Exploding World 'Godzilla' TB
Epidemic Could Reach US Soon
By Andrew Wong
Tuberculosis remains the most deadly infectious disease in China accounting for more than 250,000 deaths each year
Tuberculosis, the Godzilla of bacterial diseases, infects up to a third of the world's population and currently kills more people per year than any other single infectious agent.
Ninety-five percent of TB cases occur in developing countries, so it's easy for Americans to ignore this affliction. But we may no longer be able to afford to do so, health experts warned at a press conference sponsored by the World Health Organization in connection with its annual World TB Day on Wednesday.
The reason? Deadly drug-resistant TB strains are springing up around the world.
"In today's global society, increasing drug resistance [to tuberculosis] anywhere becomes a threat everywhere," Dr. Ken Castro, director of the Centers for Disease Control's TB Elimination Division, said at the briefing. "Tuberculosis has the power to adapt, to grow stronger, and to travel as easily as we do from one nation to another."
Just last October, a Ukrainian emigre traveling on a Paris-New York flight may have infected a number of passengers with a strain of multi-drug resistant TB.
Luckily, the man visited a Pennsylvania health clinic two days later, and state health investigators immediately called the airline and contacted the passengers who had sat near him.
Thirteen of the passengers tested positive for TB, and were treated immediately with preventative medication (although it's not clear that the man actually infected the passengers: some may have already had the bug).
This case is the latest in a small but growing number of incidents where travelers have spread active TB on airplanes.
From 1992 to 1994, the CDC reported seven such cases, including two that involved multi-drug-resistant tuberculosis. These seven people, including six passengers and one flight attendant, potentially exposed more than 2,600 passengers on a total of 191 flights to TB, according to a recent WHO report, Tuberculosis and Air Travel: Guidelines for Prevention and Control.
Most of the exposed passengers were tracked down by the airline, tested, and treated. In many cases, the people who tested positive may have already been infected with TB, and no person has actually developed active TB symptoms from an airline flight, the WHO report said.
However, as air travel increases, and the number of drug-resistant TB cases careens out of control in Russia and other nations, the likelihood that planes will become incubators for dangerous TB infections is increasing, the report warned.
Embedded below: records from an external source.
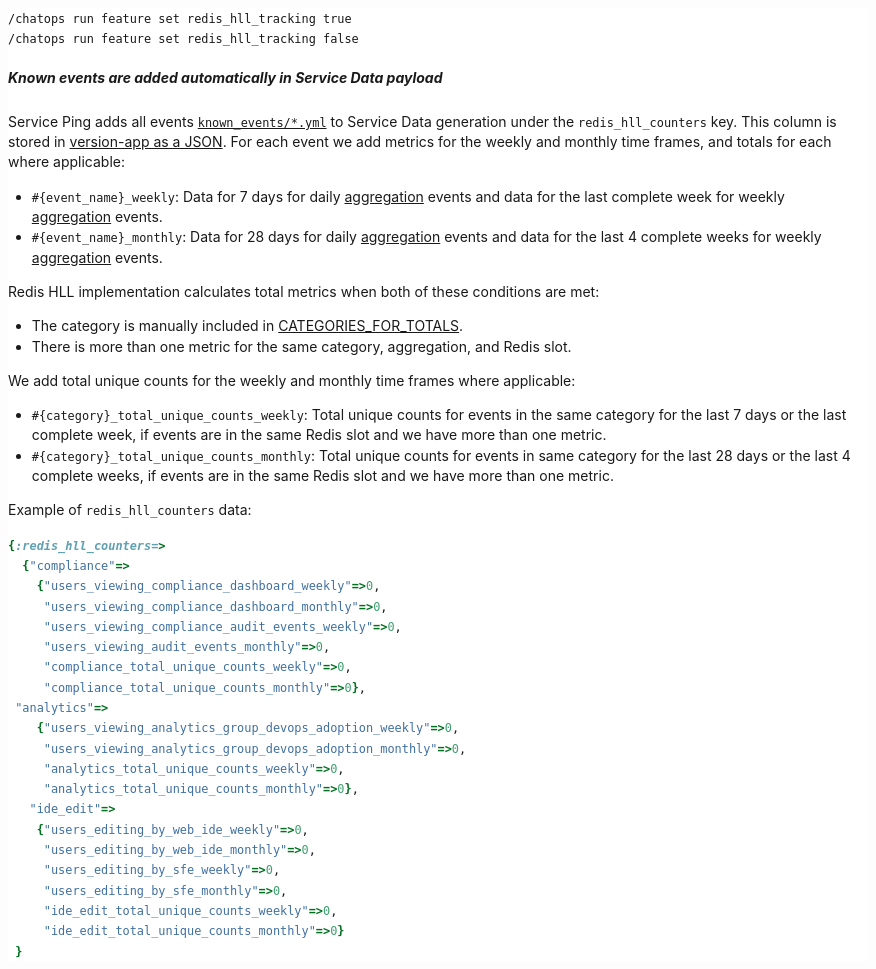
 ```shell
/chatops run feature set redis_hll_tracking true
/chatops run feature set redis_hll_tracking false
```

##### Known events are added automatically in Service Data payload

Service Ping adds all events [`known_events/*.yml`](https://gitlab.com/gitlab-org/gitlab/-/blob/master/lib/gitlab/usage_data_counters/known_events) to Service Data generation under the `redis_hll_counters` key. This column is stored in [version-app as a JSON](https://gitlab.com/gitlab-services/version-gitlab-com/-/blob/master/db/schema.rb#L209).
For each event we add metrics for the weekly and monthly time frames, and totals for each where applicable:

- `#{event_name}_weekly`: Data for 7 days for daily [aggregation](#add-new-events) events and data for the last complete week for weekly [aggregation](#add-new-events) events.
- `#{event_name}_monthly`: Data for 28 days for daily [aggregation](#add-new-events) events and data for the last 4 complete weeks for weekly [aggregation](#add-new-events) events.

Redis HLL implementation calculates total metrics when both of these conditions are met:

- The category is manually included in [CATEGORIES_FOR_TOTALS](https://gitlab.com/gitlab-org/gitlab/-/blob/master/lib/gitlab/usage_data_counters/hll_redis_counter.rb#L21).
- There is more than one metric for the same category, aggregation, and Redis slot.

We add total unique counts for the weekly and monthly time frames where applicable:

- `#{category}_total_unique_counts_weekly`: Total unique counts for events in the same category for the last 7 days or the last complete week, if events are in the same Redis slot and we have more than one metric.
- `#{category}_total_unique_counts_monthly`: Total unique counts for events in same category for the last 28 days or the last 4 complete weeks, if events are in the same Redis slot and we have more than one metric.

Example of `redis_hll_counters` data:

```ruby
{:redis_hll_counters=>
  {"compliance"=>
    {"users_viewing_compliance_dashboard_weekly"=>0,
     "users_viewing_compliance_dashboard_monthly"=>0,
     "users_viewing_compliance_audit_events_weekly"=>0,
     "users_viewing_audit_events_monthly"=>0,
     "compliance_total_unique_counts_weekly"=>0,
     "compliance_total_unique_counts_monthly"=>0},
 "analytics"=>
    {"users_viewing_analytics_group_devops_adoption_weekly"=>0,
     "users_viewing_analytics_group_devops_adoption_monthly"=>0,
     "analytics_total_unique_counts_weekly"=>0,
     "analytics_total_unique_counts_monthly"=>0},
   "ide_edit"=>
    {"users_editing_by_web_ide_weekly"=>0,
     "users_editing_by_web_ide_monthly"=>0,
     "users_editing_by_sfe_weekly"=>0,
     "users_editing_by_sfe_monthly"=>0,
     "ide_edit_total_unique_counts_weekly"=>0,
     "ide_edit_total_unique_counts_monthly"=>0}
 }
```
"While screening for TB is usually mandatory for immigrants and refugees, the overwhelming majority of passengers flying on commercial aircraft" are not screened for TB, according to the Tuberculosis and Air Travel Report.
In 1994 alone, "there were almost 97 million passengers on international flights between the U.S. and the rest of the world, the report said. "Clearly, medical examination of millions of people traveling by air worldwide would not be possible."
Tuberculosis accounts for more than 250,000 deaths each year in China.
If new strains of TB are spread to the U.S., they could prove highly expensive to treat. Ordinary TB can be effectively treated with a six to eight month course of four very cheap medications. But the medications which work against drug-resistant TB can cost up to $10,000 per patient. In the late 1980s and early 1990s, the U.S. spent over $1 billion to treat a mini-epidemic which involved less than 2,000 cases of multi-drug resistant tuberculosis, Castro said.
Do refugees and immigrants pose a health danger?
The U.S. requires both refugees and immigrants to be medically screened for TB and a host of other infectious diseases within a year before leaving their home country, and also provides free medical screening and treatment to refugees within 90 days of their arrival in the U.S., according to Dr. David Smith of the U.S. Government Office of International and Refugee Health.
Under these requirements, a person can theoretically become infected with TB within a year before entering the U.S., then become infectious once he or she has entered the country.
One indication that current TB screening procedures may not be working: 42 percent of documented TB cases in the U.S. last year occurred in foreign-born residents, said Castro, up from about 22 percent in the mid-1980s.
The CDC is "concerned" about the possibility that current regulations are inadequate to stem the flow of infectious, multi-drug resistant TB into the U.S., said Dr. Robert Wainwright, director of the agency's Division of Quarantine. "We are now working with the INS to look at the possibility of decreasing [the] times" in which a person has to have a medical exam before entering the country.
But requiring medical exams closer to the time of emigration is not necessarily the solution, Wainwright said. "Somebody could be infected with TB and not about to transmit the disease at the time of the medical exam, and theoretically, within a few days or weeks, could convert to being infectious."
Another strategy for addressing the problem is to spend more U.S. government money to combat the global TB epidemic, health advocates at the WHO briefing recommended.
"What we choose to do globally will benefit us," Dr. Castro said. "If we sit back and allow drug-resistant tuberculosis to grow unchecked, we may one day be faced with the threat of incurable TB in our own midst."